* Required action *
Repeat precisely the span of lines below that opens with the line containing "<source format=v>" and closes with the line containing "assign done = 1'b1;", both included.

* Data shown *
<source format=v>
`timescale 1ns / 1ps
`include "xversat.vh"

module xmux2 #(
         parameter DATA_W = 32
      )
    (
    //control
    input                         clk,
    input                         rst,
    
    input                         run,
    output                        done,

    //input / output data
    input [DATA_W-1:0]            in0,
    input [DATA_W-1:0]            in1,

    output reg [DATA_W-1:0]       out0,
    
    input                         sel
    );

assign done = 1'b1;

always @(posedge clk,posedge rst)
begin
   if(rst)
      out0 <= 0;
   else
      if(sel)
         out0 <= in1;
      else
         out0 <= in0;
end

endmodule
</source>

---

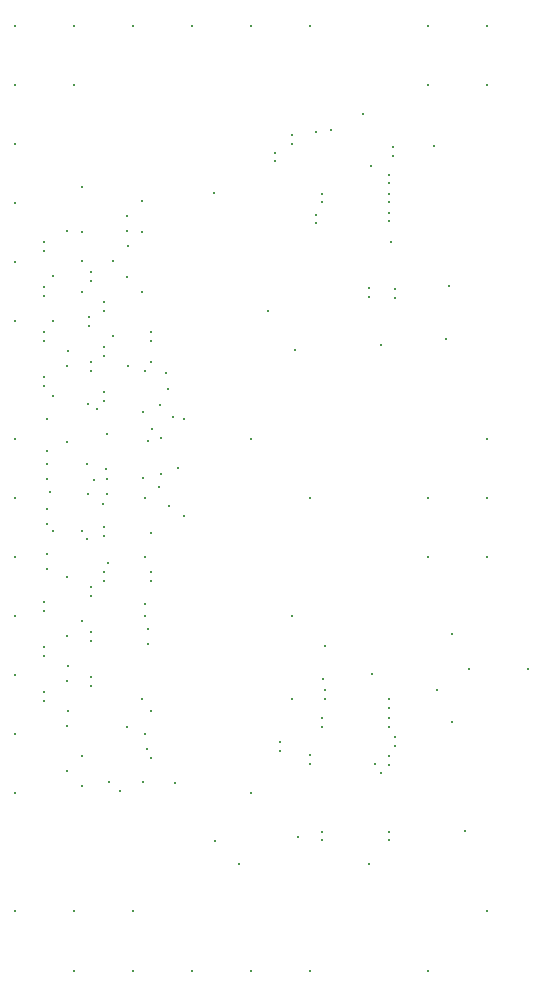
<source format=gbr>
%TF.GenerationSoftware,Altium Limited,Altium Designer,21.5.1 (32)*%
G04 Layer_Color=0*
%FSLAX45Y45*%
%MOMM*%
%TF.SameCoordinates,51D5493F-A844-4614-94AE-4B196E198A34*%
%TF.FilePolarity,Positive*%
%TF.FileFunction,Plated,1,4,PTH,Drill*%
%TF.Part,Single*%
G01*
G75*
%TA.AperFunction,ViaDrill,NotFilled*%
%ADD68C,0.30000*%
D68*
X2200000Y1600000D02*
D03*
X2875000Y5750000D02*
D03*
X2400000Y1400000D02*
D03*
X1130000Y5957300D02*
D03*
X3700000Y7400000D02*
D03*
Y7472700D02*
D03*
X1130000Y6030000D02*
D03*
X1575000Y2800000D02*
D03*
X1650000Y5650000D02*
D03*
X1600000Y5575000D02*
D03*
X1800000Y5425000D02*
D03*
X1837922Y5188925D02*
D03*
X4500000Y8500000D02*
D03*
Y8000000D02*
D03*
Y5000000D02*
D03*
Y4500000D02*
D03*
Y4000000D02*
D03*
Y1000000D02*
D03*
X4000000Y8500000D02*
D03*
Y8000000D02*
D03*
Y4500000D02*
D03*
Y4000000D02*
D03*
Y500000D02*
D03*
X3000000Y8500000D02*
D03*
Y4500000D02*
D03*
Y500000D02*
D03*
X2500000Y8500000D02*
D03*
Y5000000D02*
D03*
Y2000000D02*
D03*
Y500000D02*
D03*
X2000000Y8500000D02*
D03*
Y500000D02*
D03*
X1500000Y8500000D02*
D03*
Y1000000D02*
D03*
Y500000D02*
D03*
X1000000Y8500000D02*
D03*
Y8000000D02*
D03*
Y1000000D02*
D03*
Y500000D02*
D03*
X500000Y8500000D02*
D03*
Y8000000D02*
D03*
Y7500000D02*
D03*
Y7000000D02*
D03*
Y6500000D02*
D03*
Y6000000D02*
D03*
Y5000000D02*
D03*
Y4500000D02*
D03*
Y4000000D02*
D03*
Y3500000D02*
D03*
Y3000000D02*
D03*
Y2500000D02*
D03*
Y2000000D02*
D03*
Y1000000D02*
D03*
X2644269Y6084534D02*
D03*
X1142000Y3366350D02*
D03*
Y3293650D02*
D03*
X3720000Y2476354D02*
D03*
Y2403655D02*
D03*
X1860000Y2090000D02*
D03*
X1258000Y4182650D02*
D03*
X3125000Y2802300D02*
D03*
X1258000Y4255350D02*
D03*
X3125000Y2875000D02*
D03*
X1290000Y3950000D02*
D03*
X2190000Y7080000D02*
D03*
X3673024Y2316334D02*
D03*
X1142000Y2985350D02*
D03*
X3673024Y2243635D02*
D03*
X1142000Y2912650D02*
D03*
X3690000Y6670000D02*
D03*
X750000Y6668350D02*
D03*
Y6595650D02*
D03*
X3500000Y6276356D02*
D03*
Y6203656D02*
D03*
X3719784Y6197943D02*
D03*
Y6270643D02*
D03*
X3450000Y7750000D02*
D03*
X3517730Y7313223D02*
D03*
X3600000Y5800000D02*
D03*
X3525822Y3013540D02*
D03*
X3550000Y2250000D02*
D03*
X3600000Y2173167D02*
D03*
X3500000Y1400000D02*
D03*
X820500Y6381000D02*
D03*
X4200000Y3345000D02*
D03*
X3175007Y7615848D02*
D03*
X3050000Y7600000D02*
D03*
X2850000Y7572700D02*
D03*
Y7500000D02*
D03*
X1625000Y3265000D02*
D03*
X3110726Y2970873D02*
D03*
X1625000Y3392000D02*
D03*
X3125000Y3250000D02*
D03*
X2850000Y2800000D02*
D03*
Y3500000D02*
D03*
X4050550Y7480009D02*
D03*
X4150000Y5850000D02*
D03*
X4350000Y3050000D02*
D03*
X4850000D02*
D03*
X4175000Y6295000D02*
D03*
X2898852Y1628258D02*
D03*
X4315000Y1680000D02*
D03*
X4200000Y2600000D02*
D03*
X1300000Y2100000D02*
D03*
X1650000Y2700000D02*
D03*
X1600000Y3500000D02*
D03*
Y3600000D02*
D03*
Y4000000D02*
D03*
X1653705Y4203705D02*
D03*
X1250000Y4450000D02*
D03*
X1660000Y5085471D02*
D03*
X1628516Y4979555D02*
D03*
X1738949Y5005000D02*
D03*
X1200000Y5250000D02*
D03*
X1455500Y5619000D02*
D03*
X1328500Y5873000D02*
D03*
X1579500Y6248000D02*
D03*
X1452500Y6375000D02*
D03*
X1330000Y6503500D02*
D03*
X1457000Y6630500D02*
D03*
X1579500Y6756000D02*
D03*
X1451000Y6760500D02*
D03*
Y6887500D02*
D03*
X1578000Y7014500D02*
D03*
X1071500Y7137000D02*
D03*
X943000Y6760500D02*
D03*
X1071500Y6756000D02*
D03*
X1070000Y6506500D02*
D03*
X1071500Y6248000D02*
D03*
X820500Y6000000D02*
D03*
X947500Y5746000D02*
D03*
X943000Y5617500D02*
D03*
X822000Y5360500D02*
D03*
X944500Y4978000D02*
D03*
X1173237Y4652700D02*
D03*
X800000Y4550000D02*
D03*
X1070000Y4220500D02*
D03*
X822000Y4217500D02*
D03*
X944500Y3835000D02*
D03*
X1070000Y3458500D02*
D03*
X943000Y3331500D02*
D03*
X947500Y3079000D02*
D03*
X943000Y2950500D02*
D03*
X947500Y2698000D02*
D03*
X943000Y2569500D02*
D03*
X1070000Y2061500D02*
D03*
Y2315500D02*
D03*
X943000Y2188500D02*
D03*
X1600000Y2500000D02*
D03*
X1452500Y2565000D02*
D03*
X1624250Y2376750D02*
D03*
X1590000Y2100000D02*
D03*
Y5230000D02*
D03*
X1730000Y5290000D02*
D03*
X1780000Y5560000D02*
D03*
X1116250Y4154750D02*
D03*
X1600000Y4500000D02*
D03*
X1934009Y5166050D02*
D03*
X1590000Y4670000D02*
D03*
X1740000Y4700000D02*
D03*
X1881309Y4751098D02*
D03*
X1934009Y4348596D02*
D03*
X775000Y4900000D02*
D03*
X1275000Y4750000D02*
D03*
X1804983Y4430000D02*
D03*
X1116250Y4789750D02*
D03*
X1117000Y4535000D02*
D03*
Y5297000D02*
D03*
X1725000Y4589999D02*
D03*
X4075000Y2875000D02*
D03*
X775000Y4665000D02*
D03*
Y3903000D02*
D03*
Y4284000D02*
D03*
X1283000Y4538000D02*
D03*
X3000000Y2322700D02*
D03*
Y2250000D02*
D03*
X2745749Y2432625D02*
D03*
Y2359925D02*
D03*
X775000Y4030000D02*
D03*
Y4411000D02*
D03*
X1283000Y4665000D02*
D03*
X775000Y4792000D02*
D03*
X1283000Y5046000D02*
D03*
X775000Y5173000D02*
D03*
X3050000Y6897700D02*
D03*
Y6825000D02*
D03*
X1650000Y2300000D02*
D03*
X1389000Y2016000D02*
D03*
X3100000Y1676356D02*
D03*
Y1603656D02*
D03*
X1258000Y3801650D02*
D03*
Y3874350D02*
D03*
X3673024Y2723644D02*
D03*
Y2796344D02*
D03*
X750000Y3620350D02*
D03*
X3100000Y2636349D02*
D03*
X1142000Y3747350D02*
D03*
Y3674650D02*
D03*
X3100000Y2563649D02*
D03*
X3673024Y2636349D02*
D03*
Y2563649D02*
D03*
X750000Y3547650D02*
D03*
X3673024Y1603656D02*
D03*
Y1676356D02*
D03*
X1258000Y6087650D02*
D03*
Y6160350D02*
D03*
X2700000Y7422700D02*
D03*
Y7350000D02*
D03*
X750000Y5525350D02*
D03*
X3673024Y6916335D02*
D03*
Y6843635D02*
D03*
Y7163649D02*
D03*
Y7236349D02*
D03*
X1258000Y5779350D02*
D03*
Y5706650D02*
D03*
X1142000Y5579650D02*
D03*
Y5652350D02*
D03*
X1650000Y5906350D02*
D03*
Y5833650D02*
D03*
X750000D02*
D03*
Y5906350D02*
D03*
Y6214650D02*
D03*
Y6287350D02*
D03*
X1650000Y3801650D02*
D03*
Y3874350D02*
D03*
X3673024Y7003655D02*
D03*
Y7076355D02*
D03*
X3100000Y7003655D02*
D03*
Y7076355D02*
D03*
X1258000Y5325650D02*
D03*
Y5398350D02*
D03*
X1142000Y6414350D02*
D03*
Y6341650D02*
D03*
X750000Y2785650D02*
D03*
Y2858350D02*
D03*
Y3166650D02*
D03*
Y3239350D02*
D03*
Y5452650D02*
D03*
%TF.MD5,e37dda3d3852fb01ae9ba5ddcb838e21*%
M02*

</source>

* Written reply *
<source format=v>
`timescale 1ns / 1ps
`include "xversat.vh"

module xmux2 #(
         parameter DATA_W = 32
      )
    (
    //control
    input                         clk,
    input                         rst,
    
    input                         run,
    output                        done,

    //input / output data
    input [DATA_W-1:0]            in0,
    input [DATA_W-1:0]            in1,

    output reg [DATA_W-1:0]       out0,
    
    input                         sel
    );

assign done = 1'b1;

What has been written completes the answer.